The job is to find each line in the entries holding the string "Уральский" and copy that line.
*** INPUT DATA Section Begins ***
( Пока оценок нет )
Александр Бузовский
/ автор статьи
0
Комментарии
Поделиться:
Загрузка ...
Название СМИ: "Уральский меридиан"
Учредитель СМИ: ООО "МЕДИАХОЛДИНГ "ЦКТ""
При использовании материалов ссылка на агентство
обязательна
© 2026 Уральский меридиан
*** INPUT DATA Section Ends ***
THE ANSWER:
Название СМИ: "Уральский меридиан"
© 2026 Уральский меридиан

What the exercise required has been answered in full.